I think the performance cost of FUSE compared to in-kernel filesystems is improving with time - FUSE with io_uring is a big step forward, but the immaturity of io_uring is an obstacle to its adoption, at least in the short-to-medium-term. I’m sure in the future we’ll see even further improvements in this area. But will we ever reach the Nirvana where FUSE equals the performance of in-kernel filesystems, or (maybe more realistically) the performance overhead has become so marginal nobody is bothered by it in practice? I’d like to think we eventually will, but it is far from certain.
Direct IO would be slower via FUSE, but L4 style IPC could solve that.
It would be an interesting proposition, although not my first choice for the direction I want to go in :)
By contrast, improvements in performance of FUSE, L4-style IPC, could be much more widely beneficial-both for developers of new physical filesystems (by making possible in-user space implementations where they can iterate faster, get better API/ABI stability, easier adoption by end-users), but also for developers of numerous other pieces of software too
Of course, you personally are going to scratch the itch you want to scratch. But in terms of what’s most beneficial for the Linux ecosystem as a whole, I think FUSE improvements and L4-style IPC would deliver the most benefit per unit of effort
Sometimes a new filesystem needs changes to things in the kernel and the VFS API isn't enough, but often VFS is enough.
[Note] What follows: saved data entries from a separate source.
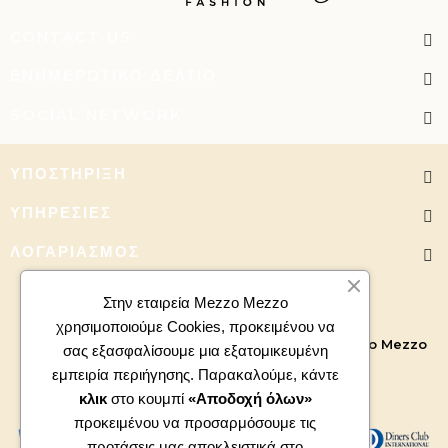
CONTACT US
ΕΝΗΜΕΡΩΤΙΚΌ ΔΕΛΤΊΟ
SOCIAL NETWORK
ΥΠΟΣΤΉΡΙΞΗ
ΥΠΗΡΕΣΊΕΣ
ΛΟΓΑΡΙΑΣΜΌΣ
Στην εταιρεία Mezzo Mezzo
χρησιμοποιούμε Cookies, προκειμένου να
Copyright 2026 - All right reserved. Powered by
Mezzo Mezzo
σας εξασφαλίσουμε μια εξατομικευμένη
εμπειρία περιήγησης. Παρακαλούμε, κάντε
κλικ
στο κουμπί
«Αποδοχή όλων»
προκειμένου να προσαρμόσουμε τις
προτάσεις μας αποκλειστικά στο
There are far better options such as FUSE or the filesystem APIs in other operating systems like Netbsd, Haiku, Genode or even ReactOS (and Windows NT).
Some of the best filesystems such as OpenZFS, HAMMER2 or Lustre are developed outside of Linux.
We've had someone show up claiming "I'm going to do FUSE right!" and it never happened, so - the incremental approach is probably best here. But it's going to take awhile.
So no. Microkernels have been tried. Microkernel-workalike filesystems are here with FUSE. They suck because microkernels suck when you need performance. Research has gone into different directions, like microkernels as hypervisors and for security, because it has become clear that the performance problems if microkernels are inherent and unfixable.
I don't get the impression that CPU designers have been putting a particularly large focus on making context switches fast. They try but they're busy doing everything else too. If context switches were constant I think silicon would make them go a lot faster.